I Facebooked, and tweeted, and went ham on Instagram. I made social media plans and beefed up LinkedIn strategies. I posted and shared, then posted and shared. And then I cried…for 30 days.

I packed lunches, read bedtime stories, and tucked my baby into bed. I went to PTA meetings and signed up for committees and brought treats for the class. And then I cried…for 30 days.

I went to dinners, joked with friends, and avoided the man I loved. I hugged my mom and had beers with my dad. I cheered from the stands for baby brother on the field. And then I cried…for 30 days.

I went to church, and Sunday school, and late-night bible studies. I read my bible, studies scriptures, and called into some prayer lines. I praised the Lord and prayed on my knees, but still, yes, still, I cried…for 30 days.

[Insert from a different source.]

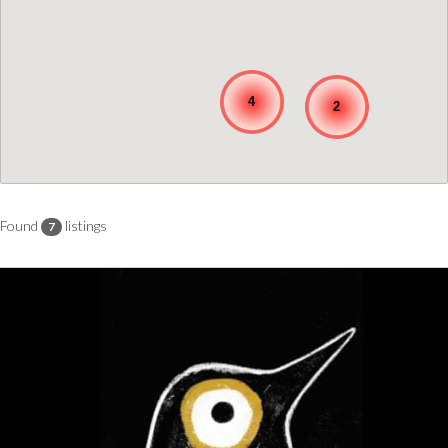
4
2
Found
listings
7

I was so busy — so busy crying and being depressed — that I just couldn’t go get the help that I needed. I couldn’t get to the doctor for a new prescription (one that I hadn’t needed in years), I couldn’t get to the therapist for a talk (one that I hadn’t seen in over a year). And when I finally wasn’t at working or tweeting or making lunches or going to PTA meetings or walking around and pretending it was all okay, I was somewhere hiding, crying uncontrollably before drying my eyes and wiping my face off to go back out into the world and do it all over again.

I was busy, way too busy to fix myself, and I didn’t have the strength to pull myself out of the valley. I wallowed in it.

I have high functioning depression, and when it hits, this is exactly what it looks like.